I wish I could tell you how it all worked out for Nicodemus. We don’t know too much about what happened with him, how his life was different after his clandestine, starry encounter with Jesus. But we do know this. When most everyone else had walked away from Jesus as he was dying on the cross, Nicodemus walked toward Jesus, unafraid of being seen in the daylight and associated with this man, he was one of the two who asked to care for Jesus’ body, giving it a proper burial. Perhaps Nicodemus had an inkling of hope that the Spirit was still moving. That miracles and new beginnings were still possible. That his life could be part of this movement and that he could have one small part in bringing a new day. Against all the odds, Nicodemus decided that day to be part of what the Spirit was doing, laying a body that felt lifeless and dead, into the darkness of a tomb. You see, Nicodemus knew a thing or two about darkness and how new beginnings can often start there.


No matter what makes you feel trapped and boxed in, let this story bring you hope. No matter what earthly limitations and injustices make you feel like nothing can change. Let the Spirit find you in the darkest night. Let a God who turns tombs into wombs give you new birth.
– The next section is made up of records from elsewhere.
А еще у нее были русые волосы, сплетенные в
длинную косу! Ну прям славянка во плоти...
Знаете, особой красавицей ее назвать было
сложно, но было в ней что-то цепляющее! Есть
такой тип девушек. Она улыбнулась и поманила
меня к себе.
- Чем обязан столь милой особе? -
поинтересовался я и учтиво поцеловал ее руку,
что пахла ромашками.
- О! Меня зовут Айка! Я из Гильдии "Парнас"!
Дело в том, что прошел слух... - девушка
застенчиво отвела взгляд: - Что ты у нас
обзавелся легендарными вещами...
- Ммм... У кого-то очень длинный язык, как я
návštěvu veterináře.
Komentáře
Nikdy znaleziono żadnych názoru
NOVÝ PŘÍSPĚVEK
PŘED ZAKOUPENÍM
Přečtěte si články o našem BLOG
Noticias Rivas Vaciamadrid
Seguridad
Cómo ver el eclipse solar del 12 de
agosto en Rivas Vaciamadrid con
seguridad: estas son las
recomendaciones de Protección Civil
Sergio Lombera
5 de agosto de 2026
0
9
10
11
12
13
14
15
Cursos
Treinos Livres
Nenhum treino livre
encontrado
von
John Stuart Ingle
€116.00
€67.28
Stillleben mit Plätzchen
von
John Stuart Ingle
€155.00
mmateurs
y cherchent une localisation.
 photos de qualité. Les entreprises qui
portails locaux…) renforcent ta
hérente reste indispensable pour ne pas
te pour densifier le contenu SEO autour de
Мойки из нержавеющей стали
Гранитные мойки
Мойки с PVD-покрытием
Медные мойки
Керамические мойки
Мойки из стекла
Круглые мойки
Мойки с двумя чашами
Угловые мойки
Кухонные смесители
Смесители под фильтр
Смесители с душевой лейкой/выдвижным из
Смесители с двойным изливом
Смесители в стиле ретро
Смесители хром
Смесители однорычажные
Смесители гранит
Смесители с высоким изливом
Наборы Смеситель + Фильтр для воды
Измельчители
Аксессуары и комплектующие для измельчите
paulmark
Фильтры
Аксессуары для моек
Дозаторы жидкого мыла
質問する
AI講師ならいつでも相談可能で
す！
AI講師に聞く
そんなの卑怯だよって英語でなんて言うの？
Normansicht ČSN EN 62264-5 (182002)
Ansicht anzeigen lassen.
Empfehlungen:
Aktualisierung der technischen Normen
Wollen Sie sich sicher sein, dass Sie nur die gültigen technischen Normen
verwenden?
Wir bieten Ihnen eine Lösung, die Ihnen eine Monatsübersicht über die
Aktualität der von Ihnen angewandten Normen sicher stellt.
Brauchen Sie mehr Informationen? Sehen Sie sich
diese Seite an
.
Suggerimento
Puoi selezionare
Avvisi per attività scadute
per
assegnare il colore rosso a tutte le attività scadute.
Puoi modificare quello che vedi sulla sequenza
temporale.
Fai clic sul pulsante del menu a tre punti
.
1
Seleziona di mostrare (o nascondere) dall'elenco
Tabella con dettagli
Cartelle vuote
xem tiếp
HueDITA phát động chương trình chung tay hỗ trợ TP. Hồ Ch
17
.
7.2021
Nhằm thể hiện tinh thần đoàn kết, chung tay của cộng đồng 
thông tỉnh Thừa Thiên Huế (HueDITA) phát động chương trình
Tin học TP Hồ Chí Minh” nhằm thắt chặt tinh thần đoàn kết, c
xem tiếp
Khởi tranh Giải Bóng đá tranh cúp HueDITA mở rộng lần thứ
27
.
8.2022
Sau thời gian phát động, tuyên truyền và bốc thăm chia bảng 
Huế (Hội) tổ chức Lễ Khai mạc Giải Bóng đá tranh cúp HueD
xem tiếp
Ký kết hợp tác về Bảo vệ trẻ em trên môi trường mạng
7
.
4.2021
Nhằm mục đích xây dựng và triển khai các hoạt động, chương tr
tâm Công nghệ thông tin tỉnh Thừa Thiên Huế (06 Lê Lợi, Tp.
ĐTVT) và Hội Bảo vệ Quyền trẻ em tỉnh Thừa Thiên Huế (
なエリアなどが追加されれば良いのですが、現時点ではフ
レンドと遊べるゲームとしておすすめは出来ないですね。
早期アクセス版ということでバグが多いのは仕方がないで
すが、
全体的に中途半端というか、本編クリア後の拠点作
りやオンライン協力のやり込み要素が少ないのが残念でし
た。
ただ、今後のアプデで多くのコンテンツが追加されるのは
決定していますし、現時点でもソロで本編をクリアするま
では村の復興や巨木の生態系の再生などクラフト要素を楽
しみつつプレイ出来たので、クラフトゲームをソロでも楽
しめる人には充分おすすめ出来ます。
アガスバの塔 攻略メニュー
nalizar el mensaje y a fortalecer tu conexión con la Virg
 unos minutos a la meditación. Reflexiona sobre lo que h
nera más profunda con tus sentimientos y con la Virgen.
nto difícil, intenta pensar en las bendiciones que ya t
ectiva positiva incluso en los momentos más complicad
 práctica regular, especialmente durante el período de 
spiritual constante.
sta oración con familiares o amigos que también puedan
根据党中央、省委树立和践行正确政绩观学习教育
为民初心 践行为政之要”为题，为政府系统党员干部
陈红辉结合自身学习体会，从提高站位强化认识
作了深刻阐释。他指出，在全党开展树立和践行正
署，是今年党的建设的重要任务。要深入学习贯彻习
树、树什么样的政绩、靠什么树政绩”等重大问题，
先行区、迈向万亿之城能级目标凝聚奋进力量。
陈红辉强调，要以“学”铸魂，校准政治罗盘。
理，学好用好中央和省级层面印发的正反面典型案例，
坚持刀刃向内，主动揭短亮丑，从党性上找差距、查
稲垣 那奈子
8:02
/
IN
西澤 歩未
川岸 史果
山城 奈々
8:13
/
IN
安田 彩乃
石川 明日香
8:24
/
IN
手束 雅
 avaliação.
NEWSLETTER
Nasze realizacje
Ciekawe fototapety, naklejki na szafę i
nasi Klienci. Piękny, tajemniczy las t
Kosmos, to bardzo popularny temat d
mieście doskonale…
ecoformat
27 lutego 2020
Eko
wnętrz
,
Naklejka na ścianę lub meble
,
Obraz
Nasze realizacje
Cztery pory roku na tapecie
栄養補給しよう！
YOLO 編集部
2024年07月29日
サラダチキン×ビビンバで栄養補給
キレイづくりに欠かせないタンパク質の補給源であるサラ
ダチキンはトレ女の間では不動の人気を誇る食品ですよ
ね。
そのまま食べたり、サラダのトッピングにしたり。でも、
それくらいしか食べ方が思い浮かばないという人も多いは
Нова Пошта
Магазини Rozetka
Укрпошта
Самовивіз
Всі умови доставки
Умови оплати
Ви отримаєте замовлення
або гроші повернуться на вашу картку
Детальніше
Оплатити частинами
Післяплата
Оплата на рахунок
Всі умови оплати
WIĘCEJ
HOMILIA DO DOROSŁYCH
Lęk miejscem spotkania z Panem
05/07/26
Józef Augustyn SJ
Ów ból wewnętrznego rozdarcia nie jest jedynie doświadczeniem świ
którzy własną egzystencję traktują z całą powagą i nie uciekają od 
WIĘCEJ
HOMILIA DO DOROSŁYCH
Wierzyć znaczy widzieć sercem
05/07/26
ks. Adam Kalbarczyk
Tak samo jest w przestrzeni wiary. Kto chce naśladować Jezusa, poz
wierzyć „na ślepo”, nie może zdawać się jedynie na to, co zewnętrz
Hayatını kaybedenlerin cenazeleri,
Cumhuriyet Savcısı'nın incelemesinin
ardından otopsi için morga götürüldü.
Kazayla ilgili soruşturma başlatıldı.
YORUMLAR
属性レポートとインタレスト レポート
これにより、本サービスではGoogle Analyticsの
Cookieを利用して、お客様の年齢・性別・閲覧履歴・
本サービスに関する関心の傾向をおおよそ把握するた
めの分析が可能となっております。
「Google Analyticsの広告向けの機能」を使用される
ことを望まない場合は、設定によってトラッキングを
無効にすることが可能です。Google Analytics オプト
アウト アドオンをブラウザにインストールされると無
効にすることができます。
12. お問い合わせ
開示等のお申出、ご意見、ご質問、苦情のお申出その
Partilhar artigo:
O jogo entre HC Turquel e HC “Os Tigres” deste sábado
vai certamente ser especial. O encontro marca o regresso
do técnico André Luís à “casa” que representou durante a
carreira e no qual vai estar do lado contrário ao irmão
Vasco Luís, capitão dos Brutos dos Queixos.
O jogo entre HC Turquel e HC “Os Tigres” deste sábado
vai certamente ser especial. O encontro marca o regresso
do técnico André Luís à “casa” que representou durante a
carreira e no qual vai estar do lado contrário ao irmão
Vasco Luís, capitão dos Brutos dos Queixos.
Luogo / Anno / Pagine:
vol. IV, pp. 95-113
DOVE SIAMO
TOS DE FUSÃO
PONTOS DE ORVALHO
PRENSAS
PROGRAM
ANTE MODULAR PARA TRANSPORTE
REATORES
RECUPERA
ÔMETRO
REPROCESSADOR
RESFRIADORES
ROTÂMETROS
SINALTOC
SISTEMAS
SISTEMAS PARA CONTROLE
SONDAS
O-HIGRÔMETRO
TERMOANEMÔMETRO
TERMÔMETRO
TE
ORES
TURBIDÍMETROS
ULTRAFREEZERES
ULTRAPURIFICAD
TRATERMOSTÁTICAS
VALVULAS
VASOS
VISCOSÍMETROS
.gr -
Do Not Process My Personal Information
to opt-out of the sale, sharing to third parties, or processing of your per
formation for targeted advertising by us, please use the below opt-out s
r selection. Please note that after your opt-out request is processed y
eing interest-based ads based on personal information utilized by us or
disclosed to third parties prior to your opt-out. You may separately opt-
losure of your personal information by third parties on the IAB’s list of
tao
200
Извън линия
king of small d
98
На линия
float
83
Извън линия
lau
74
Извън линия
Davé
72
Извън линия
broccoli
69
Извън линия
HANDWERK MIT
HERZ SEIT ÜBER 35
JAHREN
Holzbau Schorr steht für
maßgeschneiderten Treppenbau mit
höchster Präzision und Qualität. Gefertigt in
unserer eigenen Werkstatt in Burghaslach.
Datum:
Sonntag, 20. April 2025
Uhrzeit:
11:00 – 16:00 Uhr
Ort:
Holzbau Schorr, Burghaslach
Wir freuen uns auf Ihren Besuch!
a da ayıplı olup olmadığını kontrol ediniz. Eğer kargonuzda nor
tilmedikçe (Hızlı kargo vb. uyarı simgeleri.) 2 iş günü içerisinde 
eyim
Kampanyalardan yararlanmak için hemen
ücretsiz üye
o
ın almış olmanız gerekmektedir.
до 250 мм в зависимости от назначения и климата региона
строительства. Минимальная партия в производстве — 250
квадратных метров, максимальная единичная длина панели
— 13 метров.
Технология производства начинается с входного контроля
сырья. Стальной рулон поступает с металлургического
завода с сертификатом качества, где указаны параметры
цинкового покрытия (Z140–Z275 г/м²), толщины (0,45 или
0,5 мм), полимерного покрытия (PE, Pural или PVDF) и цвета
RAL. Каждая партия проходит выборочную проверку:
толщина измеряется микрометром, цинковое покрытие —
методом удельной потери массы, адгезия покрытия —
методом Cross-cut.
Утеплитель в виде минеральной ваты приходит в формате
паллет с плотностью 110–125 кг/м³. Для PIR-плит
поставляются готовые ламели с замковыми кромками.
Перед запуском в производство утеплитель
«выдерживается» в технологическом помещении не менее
Let Jesus’ starry conversation full of questioning and wondering, help you to understand what the opposite of condemnation and judgment look like.


I want to keep seeking this Spirit that blows in the wind. And I want to keep seeking it with you. Together let’s keep seeking a life lived by heavenly standards. Let’s keep seeking a safe place where our questions are welcomed and new beginnings are possible. A place where God’s love invites everyone to the table.